Of course, llmc also supports online download of datasets, as long as the download in the config is set to True.
Set Configs¶
In the case of smoothquant, the config is here.
base:
seed: &seed 42
model:
type: Qwen2 # Set the model name, which can support Llama, Qwen2, Llava, Gemma2 and other models.

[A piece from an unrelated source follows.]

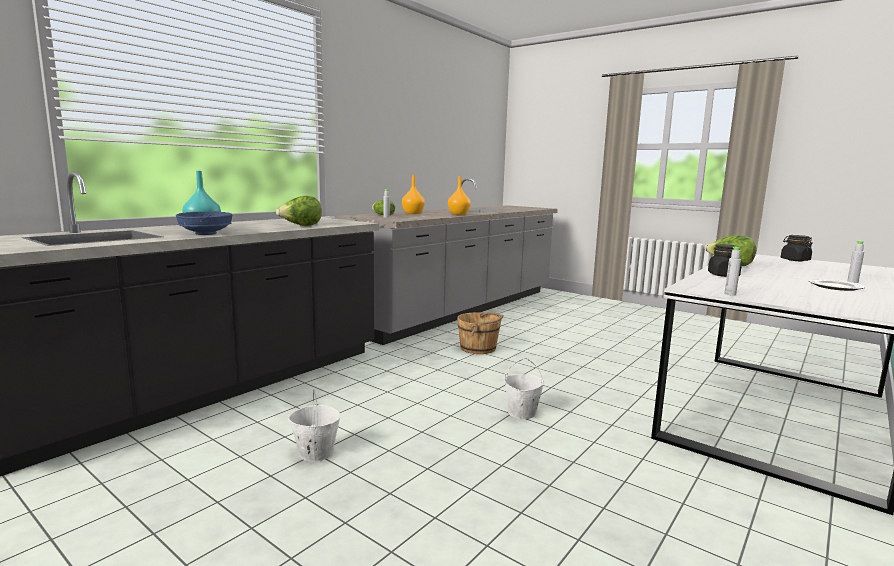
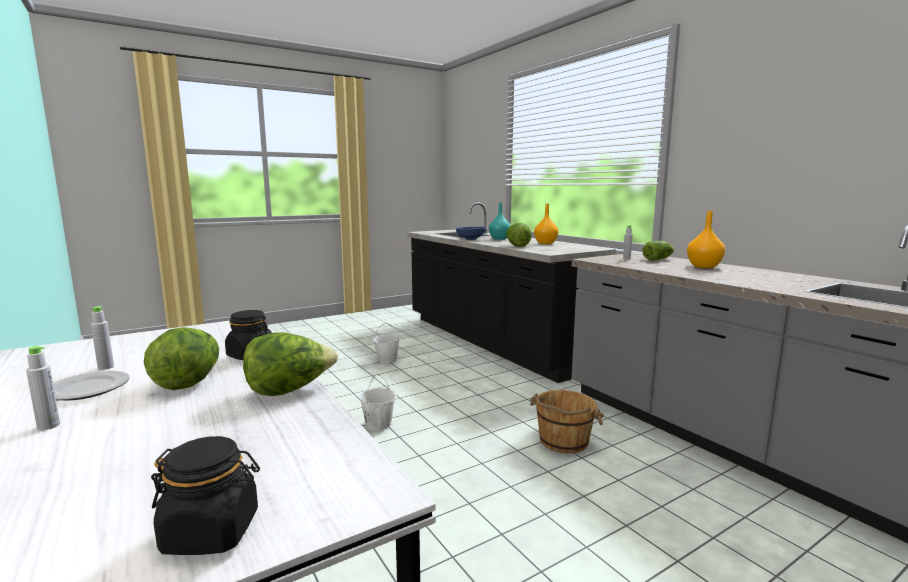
camera: 110 degrees right, 0 degrees up
orange vase [448,176,471,215] -> orange vase moved to [534,204,558,244]
grey bottle [724,247,741,296] -> grey bottle moved to [91,306,114,370]
none -> lettuce [144,327,219,390]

path: # Set model weight path.
torch_dtype: auto
calib:
name: pileval
download: False
path: # Set calibration dataset path.
n_samples: 512
bs: 1
seq_len: 512
preproc: pileval_smooth
seed: *seed
eval:
eval_pos: [pretrain, transformed, fake_quant]
name: wikitext2
download: False
path: # Set eval dataset path.
bs: 1
seq_len: 2048
quant:
method: SmoothQuant
weight:
bit: 8
symmetric: True
granularity: per_channel
act:
bit: 8
symmetric: True
granularity: per_token
save:
save_trans: True # Set to True to save the adjusted weights.
save_path: ./save
Start to run¶
Once you are prepared above, you can run the following commands
PYTHONPATH=[llmc's save path]:$PYTHONPATH \
python -m llmc \
--config ../configs/quantization/methods/SmoothQuant/smoothquant_w_a.yml \
LLMC provides many algorithm configuration files in the configs/quantization/methods directory for reference.
#!/bin/bash
gpu_id=0 # Set the GPU id used.
export CUDA_VISIBLE_DEVICES=$gpu_id
llmc= # Set the save path of llmc.
export PYTHONPATH=$llmc:$PYTHONPATH
task_name=smoothquant_llama_w8a8_fakequant_eval # Set task_name, the file name used to save the log.
# Select a config to run.
nohup \
python -m llmc \
--config ../configs/quantization/methods/SmoothQuant/smoothquant_w_a.yml \
> ${task_name}.log 2>&1 &
echo $! > ${task_name}.pid
FAQ¶
Q1
ValueError: Tokenizer class xxx does not exist or is not currently imported.
Solution
pip install transformers –upgrade
Q2
If you are running a large model and a single gpu card cannot store the entire model, then the gpu memory will be out during eval.
Solution
Use per block for inference, turn on inference_per_block, and increase bs appropriately to improve inference speed without exploding the gpu memory.
bs: 10
inference_per_block: True
Q3
Exception: ./save/transformed_model existed before. Need check.
Solution
The saving path is an existing directory and needs to be changed to a non-existing saving directory.